Ante la actual división y enfrentamiento social donde, no sólo hay diferencias por condiciones de procedencia, status económico, sexo, religión, forma de pensar, entre otros, sino que, además, existe la lucha por imponer la propia percepción o criterio, y hasta hay quiénes se ocupan de profundizar esta división cultivando la “cultura del desencuentro”, tejida sobre la urdimbre de la desconfianza y la enemistad, viene a nosotros el plan de Dios con la humanidad, un plan de paz, reconciliación y encuentro: “Y la Palabra se hizo carne y puso su Morada entre nosotros y hemos visto su gloria, la que recibe del Padre como Hijo único, lleno de gracia y verdad” [1].
Es Dios mismo quien, en la persona del Hijo viene a nuestro encuentro, aún más, a “establecer” su morada entre nosotros. Sin dejar de ser Dios, "el Hijo de Dios con su encarnación se ha unido, en cierto modo, con todo hombre. Trabajó con manos de hombre, pensó con inteligencia de hombre, obró con voluntad de hombre, amó con corazón de hombre. Nacido de la Virgen María, se hizo verdaderamente uno de los nuestros, semejante en todo a nosotros, excepto en el pecado."[2]

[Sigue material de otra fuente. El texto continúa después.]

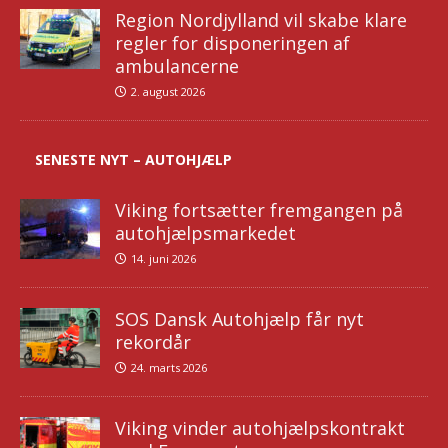
Region Nordjylland vil skabe klare
regler for disponeringen af
ambulancerne
2. august 2026
SENESTE NYT – AUTOHJÆLP
Viking fortsætter fremgangen på
autohjælpsmarkedet
14. juni 2026
SOS Dansk Autohjælp får nyt
rekordår
24. marts 2026
Viking vinder autohjælpskontrakt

En el plan de Dios tiene su fundamento, algo en lo que el Papa Francisco insiste, a saber, “la cultura del encuentro”. Concepto y llamado que, en forma persistente hizo, primeramente, como arzobispo de Buenos Aires-Argentina, y hoy nos exhorta a construir esa cultura del encuentro, diciendo que, de manera simple «como hizo Jesús»: “no sólo viendo sino mirando, no sólo oyendo sino escuchando, no sólo cruzándonos con las personas sino parándonos con ellas, no sólo diciendo «¡Qué pena! ¡Pobre gente!» sino dejándonos llevar por la compasión; «para después acercarse, tocar y decir: “no llores” y dar al menos una gota de vida».[3]